You can download the Practical Guide for the Publication of Spatial Data from the following links:
In the Action Plan of the International Open Data Conference, capacity development has become a priority within the international open data movement. After all, the need for training tools is essential for leaders responsible for PSI policies, data producers and reusers, public and private sector, and even citizens. For this reason, providing training tools that allow the different agents to advance in the openness and re-use of public data is a priority task.
To this end, eight training units have been developed within the dissemination, awareness raising and training line of Iniciativa Aporta, aimed at all types of public: from citizens who read for the first time about open data to public employees, responsible for open information initiatives who want to expand their knowledge in the field.
The training units are designed to understand the basic concepts of the open data movement, to know best practices in the implementation of open data policies and their re-use, methodological guidelines for open data, technical regulations such as DCAT-AP and NTI-RISP, in addition to the use of data processing tools, among other aspects.
In the development of resources, two types of learning have been taken into account. Learning by discovery, oriented to extend the knowledge to solve the doubts and reflections raised, and significant learning based on prior knowledge, through the use of practical examples to contextualize and apply the concepts treated.
In addition, the training modules contain complementary materials through links to external pages and documents to be downloaded without connection. In this way, the student is given the opportunity to enhance his knowledge and familiarize himself with relevant sources to obtain reliable and up-to-date information about the open data sector.
All units are distributed under the Creative Commons Share-Alike Attribution Licence (CC-BY-SA) which allows copying, distributing the material in any medium or format and adapting it to create new resources from it.

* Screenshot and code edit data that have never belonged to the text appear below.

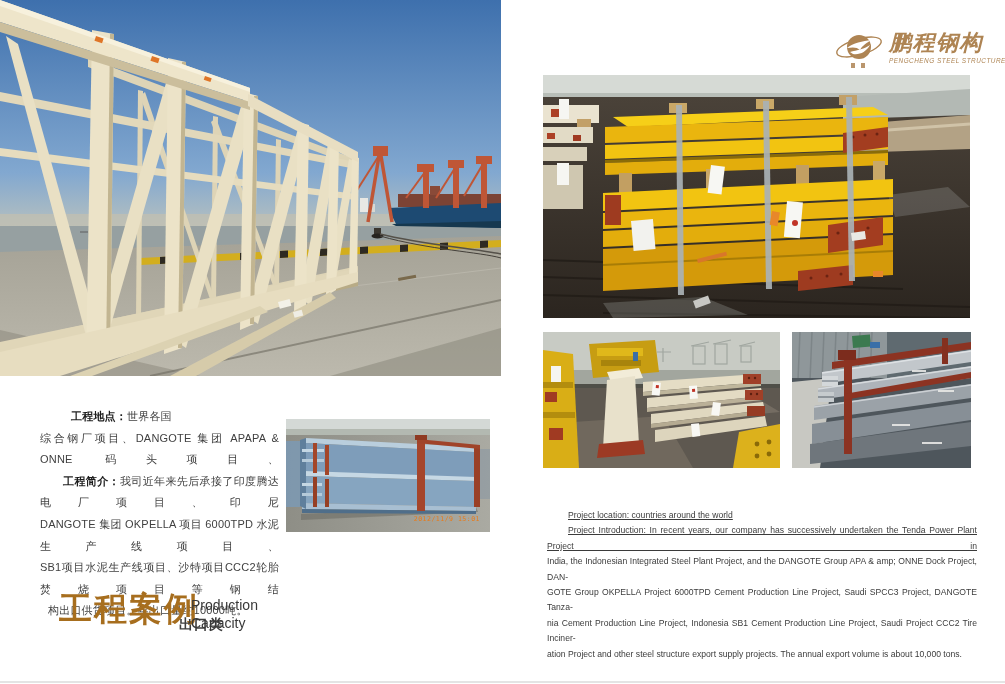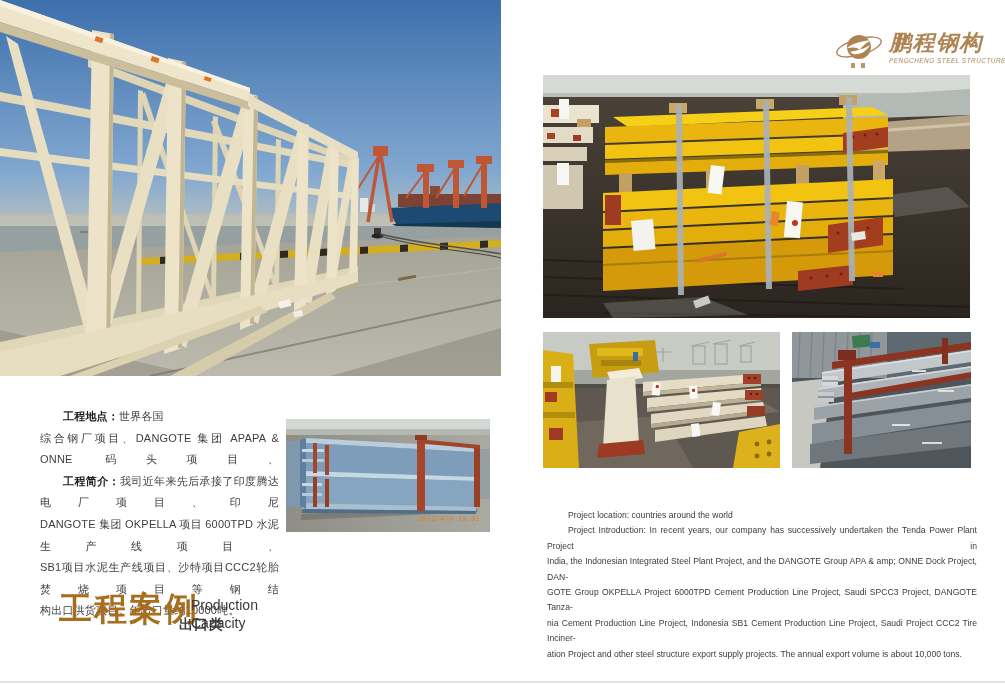--- a/index.html
+++ b/index.html
@@ -13,7 +13,7 @@
   .cnblock{left:40px;top:406px;width:239px;font-size:11px;line-height:21.6px;
            color:#3f3f3f;letter-spacing:.2px;}
   .cnline{text-align:justify;text-align-last:justify;}
-  .cnline.short{text-align-last:left;}
+  .cnline.short{text-align-last:left;margin-left:8px;}
   .cnindent{text-indent:23px;}
   .cnlabel{font-weight:bold;color:#1c1c1c;}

The training material developed by Iniciativa Aporta consists of eight didactic units that address the following contents of the open data sector:
- Basic concepts, benefits and barriers of open data
- Legal framework
- Trends and best practices on the implementation of open data practices
- The re-use of public data on its transformative role
- Methodological guidelines for open data
- DCAT-AP and NTI-RISP
- Use of basic tools for data treatment
- Best practices in the design of APIs and Linked Data

Each unit is designed in a way the student expands his knowledge on the open data sector. In order to facilitate their understanding, all of them have a similar structure that includes objectives, contents, evaluation activities, practical examples, complementary information and conclusions.

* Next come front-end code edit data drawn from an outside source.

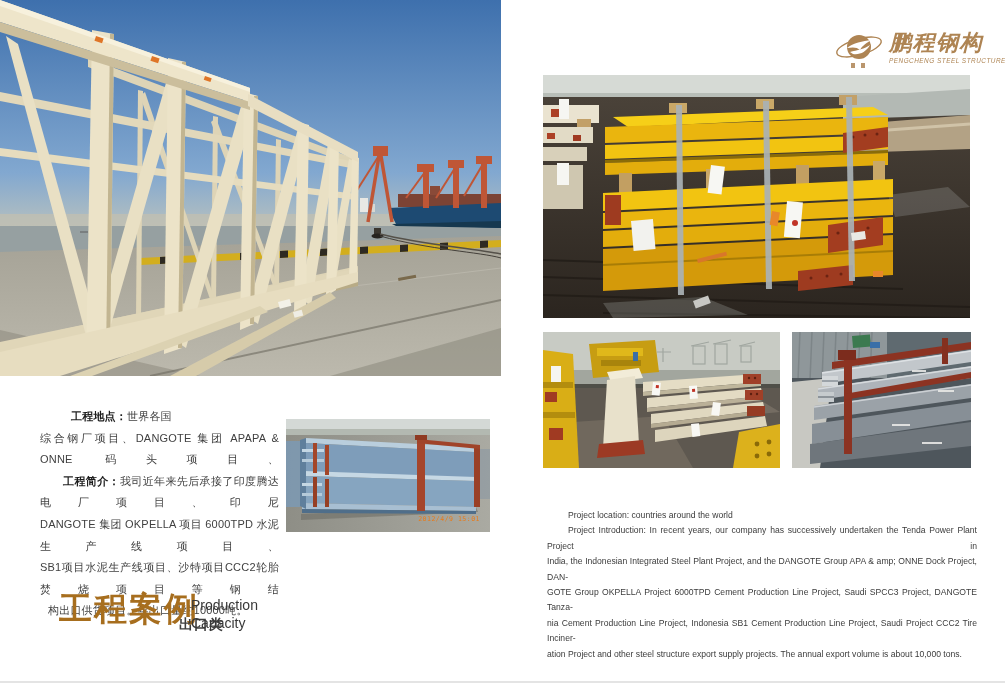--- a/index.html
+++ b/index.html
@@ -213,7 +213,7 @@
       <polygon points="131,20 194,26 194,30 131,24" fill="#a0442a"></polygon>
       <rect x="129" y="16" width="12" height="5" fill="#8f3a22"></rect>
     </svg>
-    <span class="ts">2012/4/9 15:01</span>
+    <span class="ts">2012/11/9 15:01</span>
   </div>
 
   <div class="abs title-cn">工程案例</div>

All the training units can be done online, directly from the datos.gob.es or, in its absence, it is also possible to download them on the user's device and even load it on an LMS platform.

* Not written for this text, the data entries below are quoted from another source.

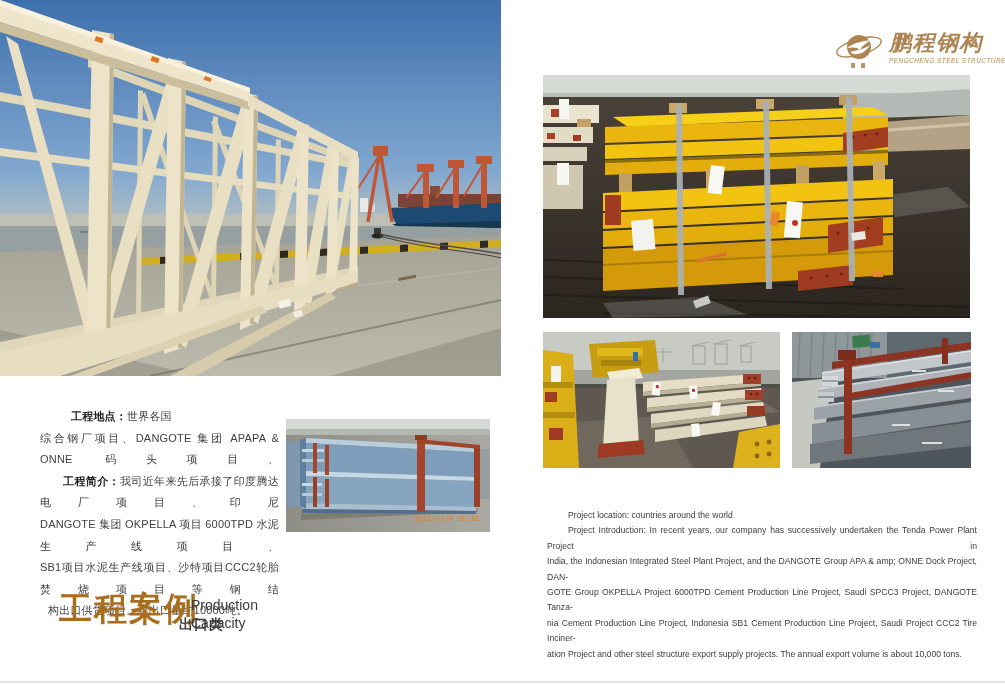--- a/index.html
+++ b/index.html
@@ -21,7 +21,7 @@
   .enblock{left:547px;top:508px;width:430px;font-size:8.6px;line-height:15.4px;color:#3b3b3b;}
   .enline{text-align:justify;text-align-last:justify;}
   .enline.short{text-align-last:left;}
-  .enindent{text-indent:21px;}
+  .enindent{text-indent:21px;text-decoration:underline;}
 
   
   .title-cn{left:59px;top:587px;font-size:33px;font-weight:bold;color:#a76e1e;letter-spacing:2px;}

Each unit is independent; enabling the student to acquire the necessary knowledge in a specific subject according to their training needs. However, those students who wish to have a more complete view of the PSI sector have the opportunity to perform the complete series of eight training units in order to know in depth the most relevant aspects of open data initiatives.

The training units are available in the "Documentation" section under the category "Training materials" to be carried out through the online portal or to be downloaded.